## 25th Summer Institute in Statistical Genetics (SISG)

#### Module 1: Probability and Statistical Inference

Mon, July 13 to Wed, July 15
Instructor(s):

Module dates: Monday, July 13, 8 a.m. - 1 p.m. Pacific; Tuesday, July 14, 8 a.m. - 1 p.m. Pacific, and Wednesday, July 15, 8 a.m. - 11 a.m. Pacific.

This module serves as an introduction to statistical inference using tools from mathematical statistics and probability. It introduces core elements of statistical modeling, beginning with a review of basic probability and some common distributions (such as the binomial, multinomial, and normal distributions). Maximum likelihood estimation is motivated and described. The central limit theorem and frequentist confidence intervals are introduced, along with simple Bayes methods.

We then cover classical hypothesis testing scenarios such as one-sample tests, two-sample tests, chi-square tests for categorical data analysis, and permutation tests.
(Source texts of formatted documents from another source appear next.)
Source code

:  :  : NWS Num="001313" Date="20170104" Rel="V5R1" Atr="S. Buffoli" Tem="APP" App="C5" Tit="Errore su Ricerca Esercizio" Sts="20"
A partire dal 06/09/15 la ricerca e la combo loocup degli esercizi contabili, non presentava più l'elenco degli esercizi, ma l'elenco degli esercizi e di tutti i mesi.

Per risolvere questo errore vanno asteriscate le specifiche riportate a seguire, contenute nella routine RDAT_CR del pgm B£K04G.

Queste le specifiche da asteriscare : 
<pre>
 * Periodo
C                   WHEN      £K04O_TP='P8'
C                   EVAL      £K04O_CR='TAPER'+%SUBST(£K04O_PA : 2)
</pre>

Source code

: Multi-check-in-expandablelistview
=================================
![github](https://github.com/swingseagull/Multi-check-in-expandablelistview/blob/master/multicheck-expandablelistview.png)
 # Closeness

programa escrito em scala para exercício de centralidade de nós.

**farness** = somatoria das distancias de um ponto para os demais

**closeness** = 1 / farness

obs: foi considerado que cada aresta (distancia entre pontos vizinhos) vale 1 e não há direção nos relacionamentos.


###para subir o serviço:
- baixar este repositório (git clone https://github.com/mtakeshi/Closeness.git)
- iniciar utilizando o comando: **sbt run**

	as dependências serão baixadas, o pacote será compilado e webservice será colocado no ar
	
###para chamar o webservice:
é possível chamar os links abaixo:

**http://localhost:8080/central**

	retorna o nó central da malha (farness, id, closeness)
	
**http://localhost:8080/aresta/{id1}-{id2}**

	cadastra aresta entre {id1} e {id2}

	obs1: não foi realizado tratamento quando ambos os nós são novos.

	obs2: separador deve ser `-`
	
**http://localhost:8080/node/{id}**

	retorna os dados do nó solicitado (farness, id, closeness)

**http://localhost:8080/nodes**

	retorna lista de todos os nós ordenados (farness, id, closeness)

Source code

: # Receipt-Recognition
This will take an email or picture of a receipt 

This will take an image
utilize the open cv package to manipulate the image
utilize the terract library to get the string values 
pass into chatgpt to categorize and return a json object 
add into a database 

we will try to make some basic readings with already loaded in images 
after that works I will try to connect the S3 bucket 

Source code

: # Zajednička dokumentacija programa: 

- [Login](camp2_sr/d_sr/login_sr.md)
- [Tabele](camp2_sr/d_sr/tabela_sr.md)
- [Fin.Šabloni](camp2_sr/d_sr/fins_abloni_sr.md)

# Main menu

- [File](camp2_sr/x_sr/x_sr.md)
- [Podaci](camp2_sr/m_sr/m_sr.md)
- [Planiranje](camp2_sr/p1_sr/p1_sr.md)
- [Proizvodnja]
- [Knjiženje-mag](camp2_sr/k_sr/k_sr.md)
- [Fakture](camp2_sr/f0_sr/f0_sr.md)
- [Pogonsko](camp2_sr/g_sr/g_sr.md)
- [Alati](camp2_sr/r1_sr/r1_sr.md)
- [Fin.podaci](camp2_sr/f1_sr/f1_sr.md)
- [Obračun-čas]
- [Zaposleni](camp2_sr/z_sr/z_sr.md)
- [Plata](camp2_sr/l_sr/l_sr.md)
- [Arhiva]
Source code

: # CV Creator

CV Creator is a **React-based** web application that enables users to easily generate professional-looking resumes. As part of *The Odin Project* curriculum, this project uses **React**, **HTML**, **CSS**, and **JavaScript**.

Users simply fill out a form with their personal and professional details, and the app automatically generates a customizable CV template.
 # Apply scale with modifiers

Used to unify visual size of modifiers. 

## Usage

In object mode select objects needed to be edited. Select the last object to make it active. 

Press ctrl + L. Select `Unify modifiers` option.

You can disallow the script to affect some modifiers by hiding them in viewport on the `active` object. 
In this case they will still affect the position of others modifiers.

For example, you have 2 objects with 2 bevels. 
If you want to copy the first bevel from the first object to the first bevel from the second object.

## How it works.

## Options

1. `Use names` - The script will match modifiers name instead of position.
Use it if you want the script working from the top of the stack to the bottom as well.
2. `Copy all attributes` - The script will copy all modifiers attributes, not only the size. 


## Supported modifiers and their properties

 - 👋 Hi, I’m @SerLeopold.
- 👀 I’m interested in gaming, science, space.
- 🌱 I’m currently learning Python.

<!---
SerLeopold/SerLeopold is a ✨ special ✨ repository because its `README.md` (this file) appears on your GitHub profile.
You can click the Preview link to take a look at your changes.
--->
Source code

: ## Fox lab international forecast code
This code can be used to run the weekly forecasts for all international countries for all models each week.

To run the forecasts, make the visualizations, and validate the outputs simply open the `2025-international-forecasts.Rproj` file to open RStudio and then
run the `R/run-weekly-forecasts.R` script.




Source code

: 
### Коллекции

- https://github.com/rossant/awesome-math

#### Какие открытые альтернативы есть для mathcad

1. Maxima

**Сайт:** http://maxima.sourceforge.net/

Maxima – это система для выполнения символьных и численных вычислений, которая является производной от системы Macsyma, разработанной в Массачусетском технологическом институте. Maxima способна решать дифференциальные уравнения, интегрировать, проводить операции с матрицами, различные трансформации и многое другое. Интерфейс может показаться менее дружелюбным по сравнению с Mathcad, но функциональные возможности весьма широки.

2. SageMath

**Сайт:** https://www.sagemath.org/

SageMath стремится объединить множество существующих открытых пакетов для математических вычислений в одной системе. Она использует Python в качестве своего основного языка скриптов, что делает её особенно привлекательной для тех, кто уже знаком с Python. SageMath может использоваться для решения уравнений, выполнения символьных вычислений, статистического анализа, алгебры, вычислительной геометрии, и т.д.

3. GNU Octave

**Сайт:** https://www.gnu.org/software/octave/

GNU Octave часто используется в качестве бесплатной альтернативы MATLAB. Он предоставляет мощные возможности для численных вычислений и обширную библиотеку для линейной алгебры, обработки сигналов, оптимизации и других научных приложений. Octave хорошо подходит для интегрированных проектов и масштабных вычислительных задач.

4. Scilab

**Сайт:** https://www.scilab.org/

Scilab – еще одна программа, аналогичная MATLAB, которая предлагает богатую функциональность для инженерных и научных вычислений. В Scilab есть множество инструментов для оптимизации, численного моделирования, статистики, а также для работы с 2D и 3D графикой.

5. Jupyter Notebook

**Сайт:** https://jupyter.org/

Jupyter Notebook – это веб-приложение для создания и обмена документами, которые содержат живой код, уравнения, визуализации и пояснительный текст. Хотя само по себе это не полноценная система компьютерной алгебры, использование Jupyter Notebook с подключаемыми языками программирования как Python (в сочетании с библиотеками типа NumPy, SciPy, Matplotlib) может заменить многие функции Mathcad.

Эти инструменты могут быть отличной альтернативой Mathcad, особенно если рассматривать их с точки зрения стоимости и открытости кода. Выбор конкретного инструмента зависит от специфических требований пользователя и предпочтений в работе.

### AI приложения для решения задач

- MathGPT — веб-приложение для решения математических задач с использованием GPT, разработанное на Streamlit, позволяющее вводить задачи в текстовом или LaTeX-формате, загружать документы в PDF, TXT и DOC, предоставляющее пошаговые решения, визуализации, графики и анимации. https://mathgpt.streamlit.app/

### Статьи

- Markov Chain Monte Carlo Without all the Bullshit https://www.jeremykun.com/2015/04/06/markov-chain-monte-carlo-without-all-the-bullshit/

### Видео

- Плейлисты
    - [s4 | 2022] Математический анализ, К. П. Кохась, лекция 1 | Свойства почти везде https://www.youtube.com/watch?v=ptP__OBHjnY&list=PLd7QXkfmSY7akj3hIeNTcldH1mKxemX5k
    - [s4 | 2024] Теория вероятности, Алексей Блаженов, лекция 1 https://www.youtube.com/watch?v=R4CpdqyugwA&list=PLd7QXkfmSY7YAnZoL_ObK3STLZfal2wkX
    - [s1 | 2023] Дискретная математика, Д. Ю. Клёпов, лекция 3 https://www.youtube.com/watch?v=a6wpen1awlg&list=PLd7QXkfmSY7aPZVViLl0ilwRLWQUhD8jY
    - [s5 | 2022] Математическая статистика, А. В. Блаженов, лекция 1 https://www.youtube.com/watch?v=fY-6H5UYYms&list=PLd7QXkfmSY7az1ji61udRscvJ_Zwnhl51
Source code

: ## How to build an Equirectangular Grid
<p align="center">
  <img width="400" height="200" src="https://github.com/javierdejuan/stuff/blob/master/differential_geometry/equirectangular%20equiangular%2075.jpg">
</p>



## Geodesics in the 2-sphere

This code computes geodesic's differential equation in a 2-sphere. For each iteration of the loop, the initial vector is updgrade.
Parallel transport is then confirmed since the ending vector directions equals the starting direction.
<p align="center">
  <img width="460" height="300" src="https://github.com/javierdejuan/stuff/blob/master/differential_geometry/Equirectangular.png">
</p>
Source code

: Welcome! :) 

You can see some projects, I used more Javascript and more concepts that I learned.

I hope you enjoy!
The course concludes with an overview of resampling methods, such as the bootstrap and jackknife, and a discussion of multiple testing corrections such as false discovery rate control. This module serves as a foundation for almost all of the later modules.

Training in calculus is not a prerequisite for this module, but a willingness to attempt math problems and some comfort with basic algebra will be necessary. Suggested pairing: Modules 4 and 7.

Access 2019 course materials.

Learning Objectives: After attending this module, participants will be able to:

1. Describe the assumptions underlying the Binomial, Multinomial, and Normal probability models.
2. Define sensitivity, specificity and predictive values in the context of a binary screening test for a disease.
3. Explain how the likelihood function can be used for estimation and model selection.
4. Translate scientific questions into appropriate null and alternative hypotheses.
5. Describe the assumptions underlying z-tests, t-tests and chi-square tests and use these tests to statistically compare two samples.
6. Explain and interpret p-values and confidence intervals.
7. Recognize and explain the concepts of confounding and effect modification.
8. Explain the role of computer intensive methods (bootstrap, jackknife, permutation tests) in hypothesis testing and confidence intervals.
9. Explain the false discovery approach to addressing the issue of multiple comparisons in hypothesis testing.